Tobias Sommer

Personal information
- Full name: Tobias Sommer Sørensen
- Date of birth: 27 November 2001 (age 24)
- Place of birth: Starup, Denmark
- Height: 1.87 m (6 ft 2 in)
- Positions: Centre-back; defensive midfielder;

Team information
- Current team: PEC Zwolle
- Number: 8

Youth career
- Starup UIF
- 0000–2017: Sønderjyske
- 2017–2020: Vejle

Senior career*
- Years: Team / Apps / (Gls)
- 2020–2022: Vejle / 3 / (0)
- 2020: → Grótta (loan) / 5 / (1)
- 2021–2022: → Kolding (loan) / 27 / (2)
- 2022–2023: Kolding / 27 / (0)
- 2023–2026: Sønderjyske / 61 / (3)
- 2026–: PEC Zwolle / 0 / (0)

International career
- 2019: Denmark U-18 / 3 / (0)
- 2019–2020: Denmark U-19 / 5 / (0)

= Tobias Sommer =

Danish footballer (born 2001)

Tobias Sommer Sørensen (born 27 November 2001) is a Danish professional footballer who plays as a centre-back or defensive midfielder for club PEC Zwolle.

==Career==
===Club career===
Born and raised in the small Jutland town of Starup, Sommer started his football career in the local club Starup UIF. He later moved to Sønderjyske, where his father, Henrik Sommer, was also director. When he was 15 years old, Sommer left the club in favor of Vejle Boldklub.

Sommer worked his way up through Vejle's youth academy and, on 23 January 2020, 18-year-old Sommer signed his first professional contract, which also meant that he became a regular part of the first team squad from the upcoming 2020–21 season. Sommer made his official debut for Vejle on 9 June 2020 in a Danish 1st Division match against Skive IK, where he came on with just under 20 minutes left in the match.
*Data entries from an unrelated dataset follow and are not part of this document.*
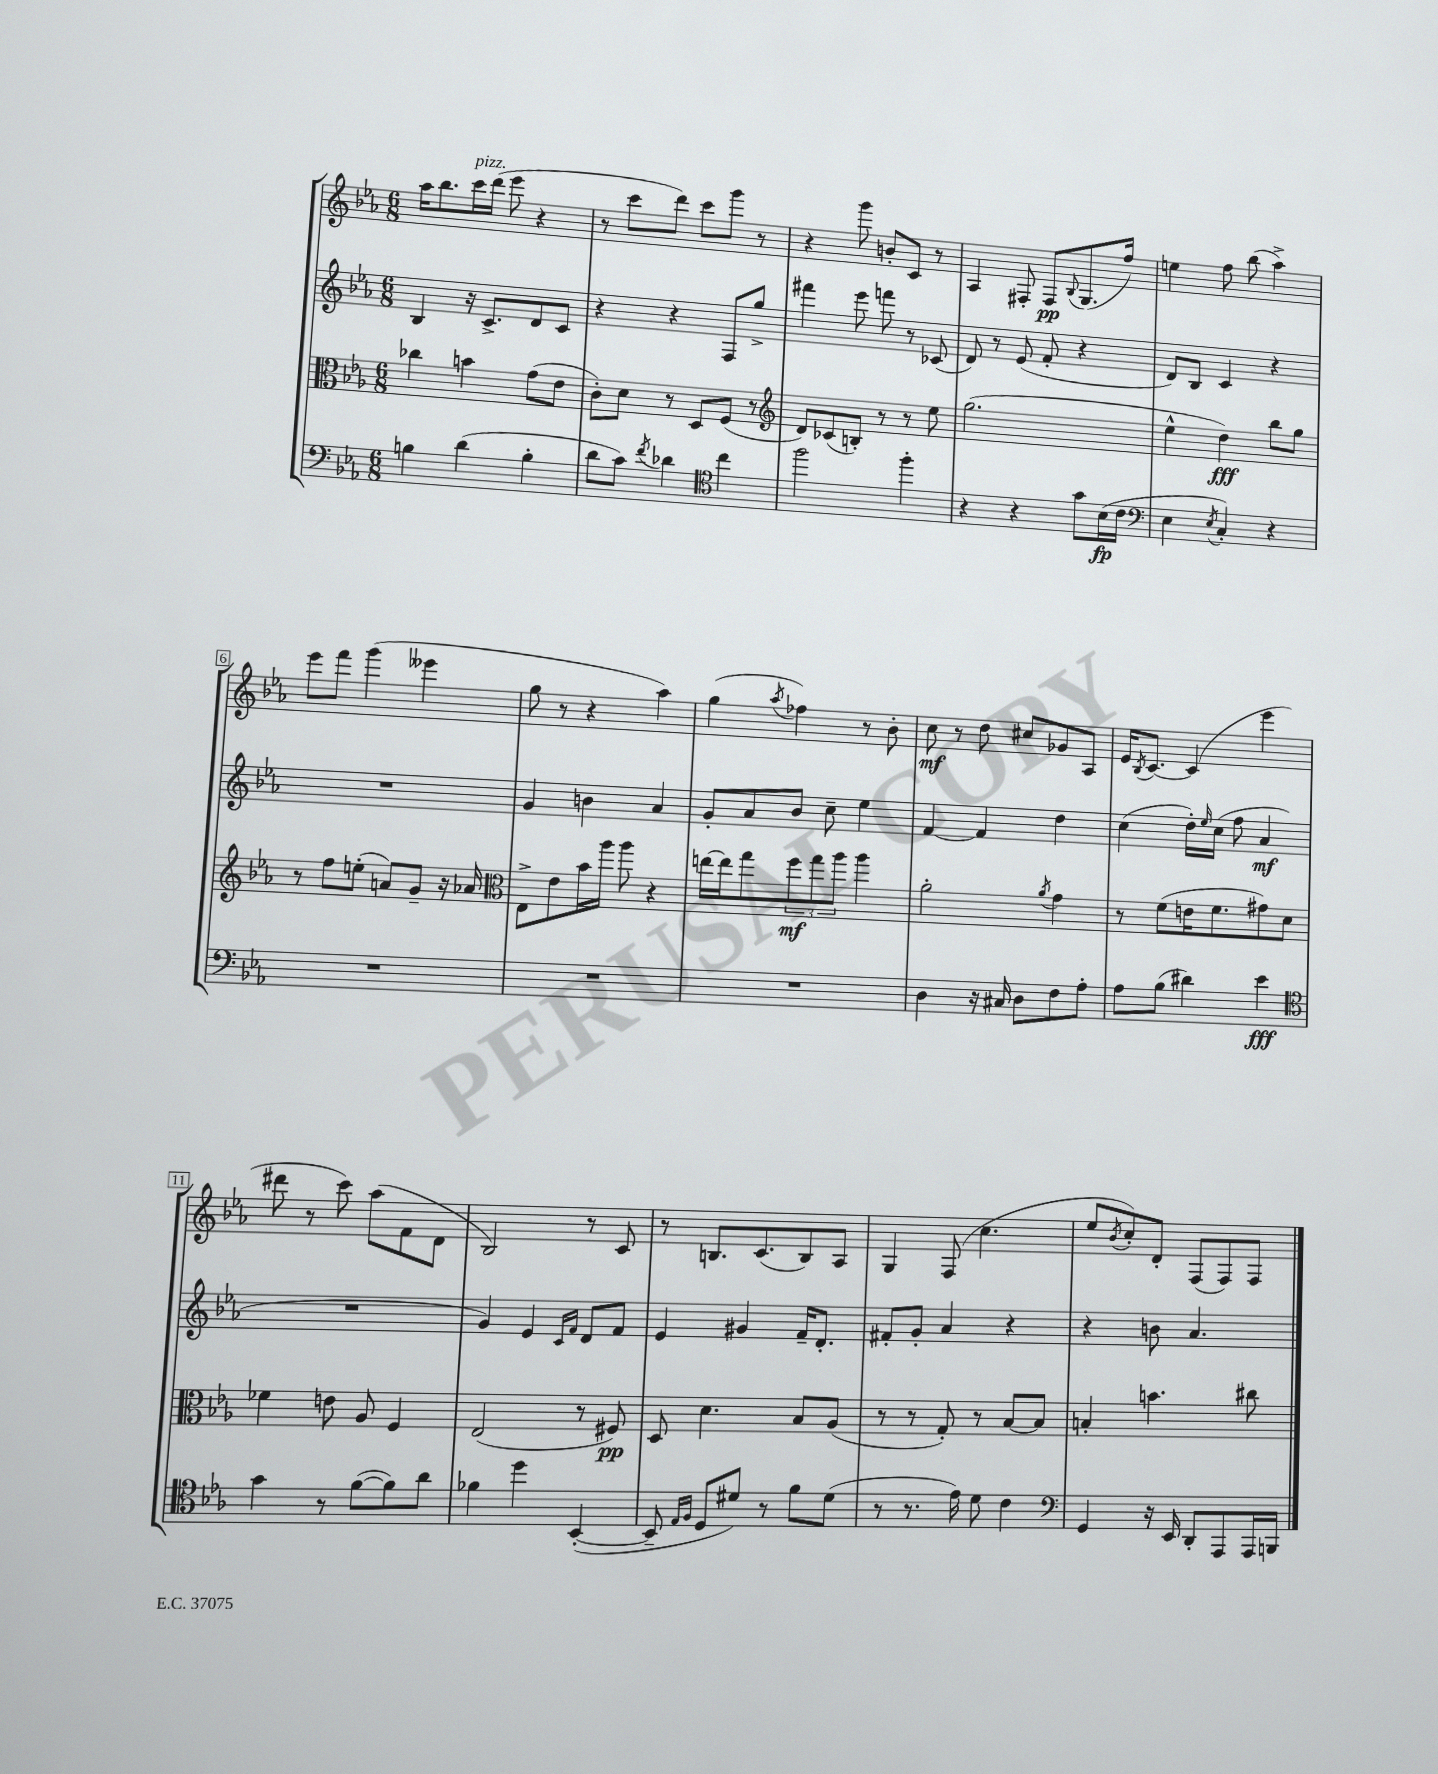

**kern	**kern	**kern	**kern
*staff4	*staff3	*staff2	*staff1
*clefF4	*clefC3	*clefG2	*clefG2
*k[b-e-a-]	*k[b-e-a-]	*k[b-e-a-]	*k[b-e-a-]
*M6/8	*M6/8	*M6/8	*M6/8
4B\	4cc-\	4B-/	16aa-\LK
.	.	.	8.bb-\
(4d\	4b\	16r	16ccc\L
.	.	8.c^/L	(16ddd\JJ
.	.	.	8eee-\
4B'\	(8g\L	8d/	4r
.	8e-\J	8c/J	.
=	=	=	=
8d\L	8c'\L)	4r	8r
8c\J)	8d\J	.	8ccc\L
8qf/	.	.	.
4d-\	8r	4r	8ddd\J)
.	8D/L	.	8ccc\L
*clefC4	*	*	*
4cc\	(8F/J	8F/L	8ggg\J
.	8r	8gg^/J	8r
=	=	=	=
*	*clefG2	*	*
2ff\	8d/L)	4fff#\	4r
.	(8c-/	.	.
.	8B'/J)	8eee-\	8ggg\
.	8r	8fff\	8b'/L
4ff'\	8r	8r	8c/J
.	8ee-\	(8c-/	8r
=	=	=	=
4r	(2.gg\	8d/)	4A-/
.	.	8r	.
4r	.	(8e-/	8F#'/
.	.	8f'/	8F#/L
.	.	.	8qqB-/
8g\L	.	4r	(8.G/
(16B-\L	.	.	.
16c\JJ	.	.	16ff/Jk)
=	=	=	=
*clefF4	*	*	*
4E-\	4ee-^^\	8d/L)	4ee\
.	.	8B-/J	.
8qE-/	.	.	.
4C'/)	4dd\)	4c/	8ff\
.	.	.	(8bb-\
4r	8bb-\L	4r	4aa-^\)
.	8gg\J	.	.
=	=	=	=
2.r	8r	2.r	8eee-\L
.	8ff\L	.	8fff\J
.	(8ee'\J	.	(4ggg\
.	8a/L)	.	.
.	8g~/J	.	4eee--\
.	16r	.	.
.	16a-/	.	.
=	=	=	=
*	*clefC3	*	*
2.r	8E-^\L	4g/	8gg\
.	8e-\	.	8r
.	16b-\L	4b\	4r
.	16aa-\JJ	.	.
.	8aa-\	.	.
.	4r	4a-/	4aa-\)
=	=	=	=
2.r	[16ee\LL	8g'/L	(4gg\
.	16ee\]J	.	.
.	8gg\	8a-/	.
.	.	.	8qaa-/
.	12ff\	8b-/J	4ff-\)
.	12gg\	.	.
.	.	8cc~\	.
.	12aa-\J	.	.
.	4aa-\	4ee-\	8r
.	.	.	8b-'\
=	=	=	=
4D\	2a-'\	[4f/	8cc\
.	.	.	8r
16r	.	4f/]	8dd\
16C#/	.	.	.
8D\L	.	.	8cc#/L
.	8qa-/	.	.
8F\	4g\	4dd\	8g-/
8A-'\J	.	.	8A-/J
=	=	=	=
8A-\L	8r	(4cc\	16e-/LK
.	.	.	8qB-/
.	.	.	[8.c/J
(8B-\J	(8f\L	.	.
4d#\)	16e\K	16dd'\LL)	(4c/]
.	.	16qqee-/	.
.	8.f\	(16cc\JJ	.
.	.	8ff\	.
4e-\	8g#\)	4a-/	4eee-\
.	8d\J	.	.
=	=	=	=
*clefC4	*	*	*
4g\	4f-\	2.r	8ddd#\
.	.	.	8r
8r	8e\	.	8ccc\)
([8f\L	8A-/	.	(8aa-\L
8f\])	4F/	.	8f\
8a-\J	.	.	8d\J
=	=	=	=
4f-\	(2E-/	4g/)	2B-/)
4dd\	.	4e-/	.
.	.	16qqc/LL	.
.	.	16qqf/JJ	.
([4BB-'/	8r	8d/L	8r
.	8F#/)	8f/J	8c/
=	=	=	=
8BB-~/]	8D/	4e-/	8r
16qqE-/LL	.	.	.
16qqF/JJ	.	.	.
8D/L	4.d\	.	8.B/L
8d#/J)	.	4g#/	.
.	.	.	(8.c/
8r	.	.	.
8f\L	8B-/L	16f~/LK	8B/)
.	.	8.d'/J	.
(8d#\J	(8A-/J	.	8A-/J
=	=	=	=
8r	8r	8f#'/L	4G/
8.r	8r	8g'/J	.
.	8G'/)	4a-/	(8F/
16e-\)	.	.	.
8d\	8r	.	4.cc\
4c\	[8B-/L	4r	.
.	8B-/]J	.	.
=	=	=	=
*clefF4	*	*	*
4GG/	4B'/	4r	8ee-/L
.	.	.	8qb-/
.	.	.	8cc'/)
16r	4.b\	8b\	8d'/J
16EE-/	.	.	.
8DD'/L	.	4.a-/	(8F/L
8AAA-/	.	.	8F/)
16AAA-/L	8cc#\	.	8F/J
16BBB/JJ	.	.	.
==	==	==	==
*-	*-	*-	*-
Sommer managed to play five matches before the Icelandic season closed due to the corona situation, and Sommer returned home in November 2020. After that, however, he only played for Vejle's U-19 squad, which is why he was loaned out to Danish 2nd Division club Kolding IF ahead of the 2021–22 season, where his older brother, Sebastian Sommer, also played. In the summer of 2022, his stay in Kolding became permanent when the club bought him from Vejle.

After two seasons in Kolding, where Sommer became a profile in the club and an important part of the club's promotion to the 2023-24 Danish 1st Division, he only managed to play four games in the 1st Division for Kolding before it was confirmed on 19 August 2023 that he had been sold to his former club, Sønderjyske, where he had signed a contract until June 2027.

On 9 July 2026, Sommer joined Dutch club PEC Zwolle in the Eredivisie on a three-year contract, with the club holding an option to extend the agreement for a further season.